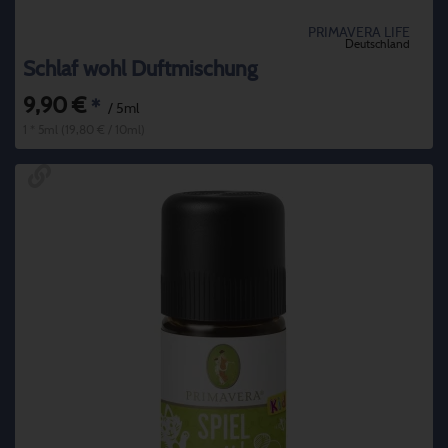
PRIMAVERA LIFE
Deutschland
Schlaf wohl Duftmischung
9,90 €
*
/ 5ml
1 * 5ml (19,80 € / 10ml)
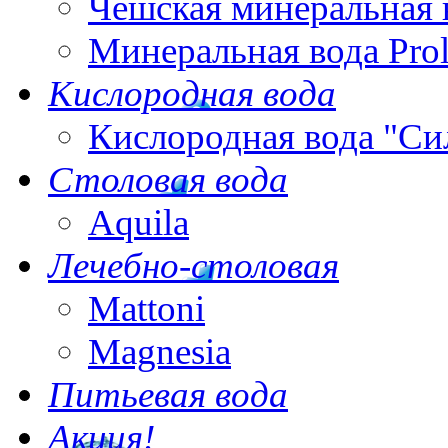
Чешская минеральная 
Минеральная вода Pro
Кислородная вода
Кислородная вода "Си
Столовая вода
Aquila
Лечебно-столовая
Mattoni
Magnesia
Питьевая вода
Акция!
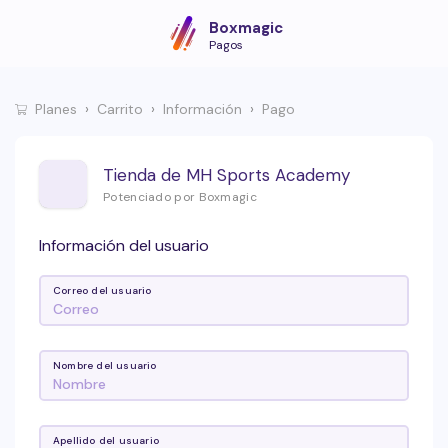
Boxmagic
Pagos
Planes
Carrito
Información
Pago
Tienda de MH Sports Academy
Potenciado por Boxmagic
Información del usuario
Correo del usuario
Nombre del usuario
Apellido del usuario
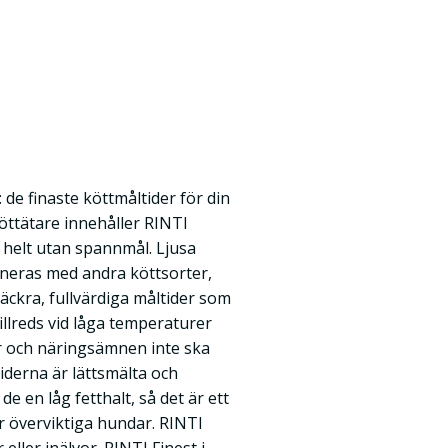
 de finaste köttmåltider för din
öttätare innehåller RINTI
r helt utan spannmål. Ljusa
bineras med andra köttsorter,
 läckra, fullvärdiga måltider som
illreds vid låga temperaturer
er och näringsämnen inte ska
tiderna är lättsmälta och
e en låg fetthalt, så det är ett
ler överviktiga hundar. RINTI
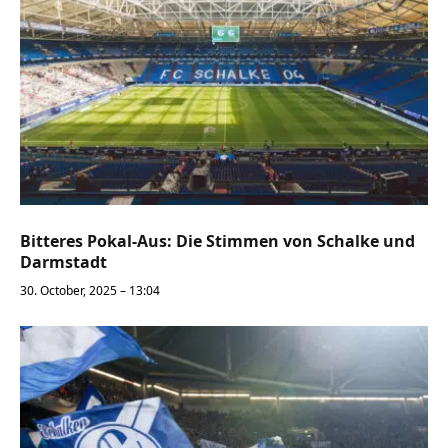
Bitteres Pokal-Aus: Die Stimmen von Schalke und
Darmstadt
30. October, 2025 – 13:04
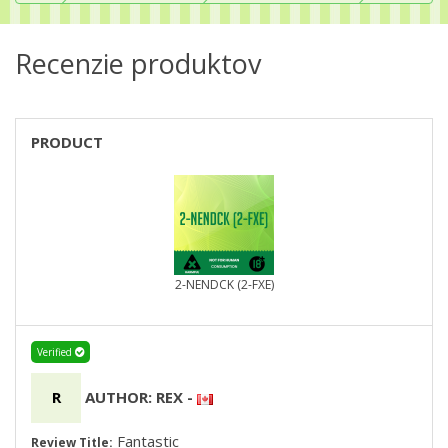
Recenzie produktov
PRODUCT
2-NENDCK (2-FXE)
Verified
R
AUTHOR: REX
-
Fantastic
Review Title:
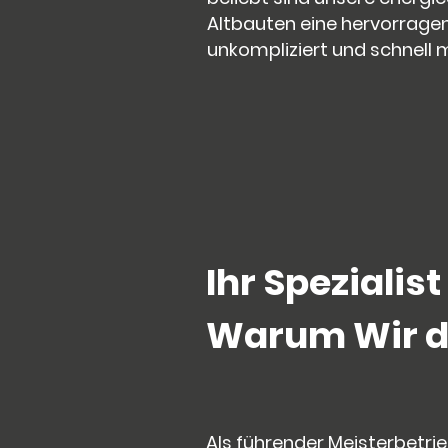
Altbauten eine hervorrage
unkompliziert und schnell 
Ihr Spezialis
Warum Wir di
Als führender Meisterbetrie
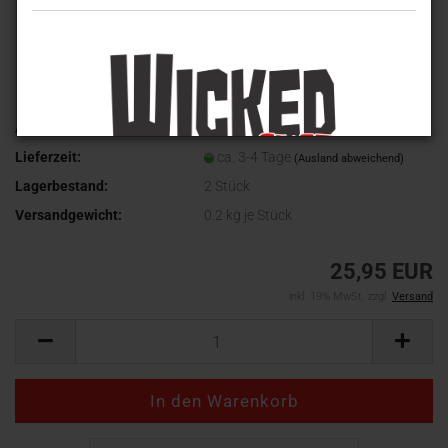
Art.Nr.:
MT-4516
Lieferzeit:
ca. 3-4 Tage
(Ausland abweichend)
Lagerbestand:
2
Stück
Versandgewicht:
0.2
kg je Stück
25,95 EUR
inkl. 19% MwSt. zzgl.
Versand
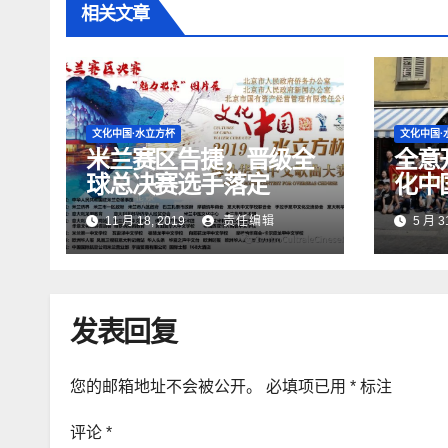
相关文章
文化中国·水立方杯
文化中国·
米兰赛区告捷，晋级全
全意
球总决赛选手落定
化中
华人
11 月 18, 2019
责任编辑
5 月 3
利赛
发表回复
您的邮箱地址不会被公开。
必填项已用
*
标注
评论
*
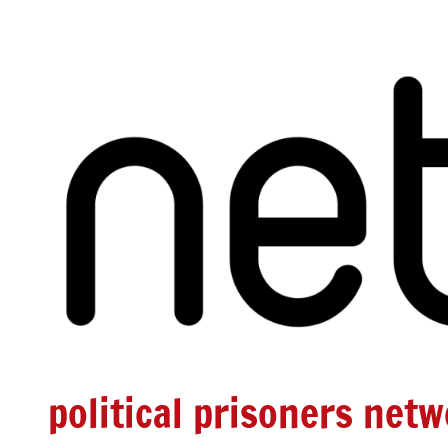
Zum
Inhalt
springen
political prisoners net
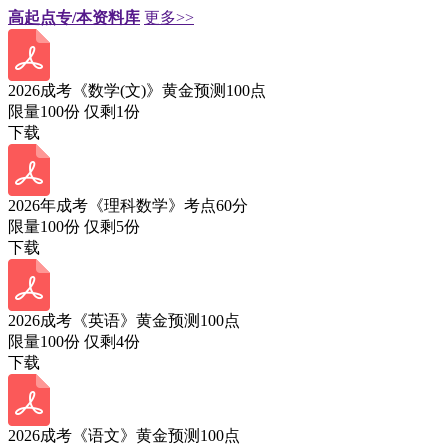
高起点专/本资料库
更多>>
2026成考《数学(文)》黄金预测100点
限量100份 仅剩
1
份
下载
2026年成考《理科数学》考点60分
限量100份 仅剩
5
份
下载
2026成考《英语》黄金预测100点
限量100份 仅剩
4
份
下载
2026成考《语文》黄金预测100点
---
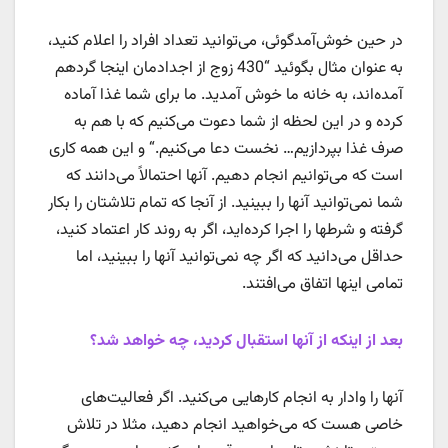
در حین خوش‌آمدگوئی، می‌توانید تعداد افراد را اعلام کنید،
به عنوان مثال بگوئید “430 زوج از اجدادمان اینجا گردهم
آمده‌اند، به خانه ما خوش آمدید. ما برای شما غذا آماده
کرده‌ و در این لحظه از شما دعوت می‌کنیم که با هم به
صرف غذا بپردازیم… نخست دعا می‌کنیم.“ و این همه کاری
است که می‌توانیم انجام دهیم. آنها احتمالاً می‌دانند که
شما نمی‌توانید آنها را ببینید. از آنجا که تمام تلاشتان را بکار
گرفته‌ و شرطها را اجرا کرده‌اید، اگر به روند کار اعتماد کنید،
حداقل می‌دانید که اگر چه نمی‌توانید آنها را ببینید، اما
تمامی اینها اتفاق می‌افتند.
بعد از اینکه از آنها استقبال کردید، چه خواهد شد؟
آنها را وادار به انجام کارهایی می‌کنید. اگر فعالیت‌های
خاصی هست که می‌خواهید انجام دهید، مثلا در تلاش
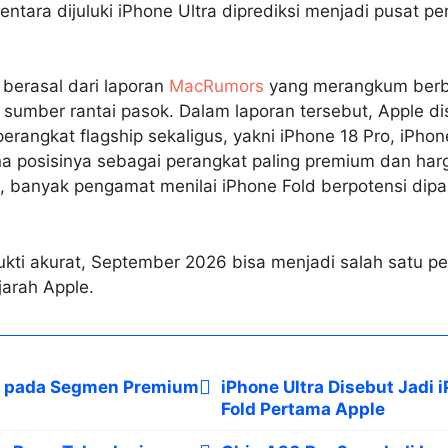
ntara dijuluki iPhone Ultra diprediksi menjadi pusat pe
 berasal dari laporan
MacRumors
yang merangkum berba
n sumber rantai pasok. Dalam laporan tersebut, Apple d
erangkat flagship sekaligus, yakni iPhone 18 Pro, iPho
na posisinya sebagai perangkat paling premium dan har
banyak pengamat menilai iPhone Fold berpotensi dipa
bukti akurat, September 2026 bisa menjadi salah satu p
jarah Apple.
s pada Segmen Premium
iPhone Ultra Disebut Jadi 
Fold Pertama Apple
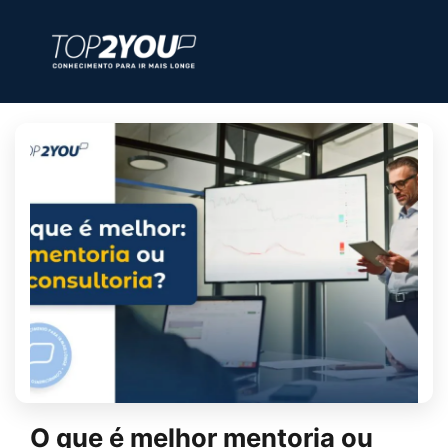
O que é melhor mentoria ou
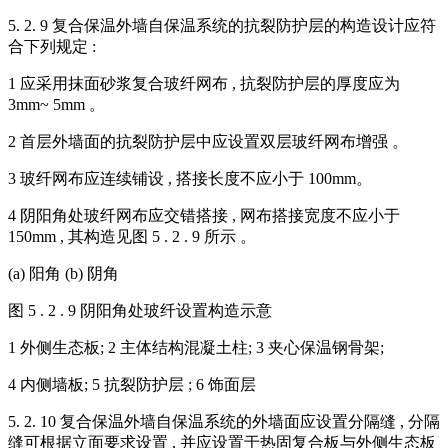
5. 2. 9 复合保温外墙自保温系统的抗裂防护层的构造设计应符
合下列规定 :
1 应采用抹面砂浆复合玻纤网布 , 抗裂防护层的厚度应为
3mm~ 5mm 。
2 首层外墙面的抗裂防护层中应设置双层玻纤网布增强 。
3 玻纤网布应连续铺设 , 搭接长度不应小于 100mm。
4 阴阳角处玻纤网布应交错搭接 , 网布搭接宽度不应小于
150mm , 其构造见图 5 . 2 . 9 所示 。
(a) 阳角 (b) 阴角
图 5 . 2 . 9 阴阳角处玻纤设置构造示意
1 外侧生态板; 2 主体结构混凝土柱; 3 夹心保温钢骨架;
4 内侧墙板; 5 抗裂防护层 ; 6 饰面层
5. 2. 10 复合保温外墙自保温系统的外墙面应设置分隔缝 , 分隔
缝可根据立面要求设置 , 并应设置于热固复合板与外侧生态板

▸ Exercise description: From the line holding "آمده‌اند، به خانه" to the line holding "yang merangkum berba", both included, retype the entries above exactly and drop the pictures.

▸ Result for this task:
آمده‌اند، به خانه ما خوش آمدید. ما برای شما غذا آماده
کرده‌ و در این لحظه از شما دعوت می‌کنیم که با هم به
صرف غذا بپردازیم… نخست دعا می‌کنیم.“ و این همه کاری
است که می‌توانیم انجام دهیم. آنها احتمالاً می‌دانند که
شما نمی‌توانید آنها را ببینید. از آنجا که تمام تلاشتان را بکار
گرفته‌ و شرطها را اجرا کرده‌اید، اگر به روند کار اعتماد کنید،
حداقل می‌دانید که اگر چه نمی‌توانید آنها را ببینید، اما
تمامی اینها اتفاق می‌افتند.
بعد از اینکه از آنها استقبال کردید، چه خواهد شد؟
آنها را وادار به انجام کارهایی می‌کنید. اگر فعالیت‌های
خاصی هست که می‌خواهید انجام دهید، مثلا در تلاش
ntara dijuluki iPhone Ultra diprediksi menjadi pusat pe
 berasal dari laporan
MacRumors
yang merangkum berba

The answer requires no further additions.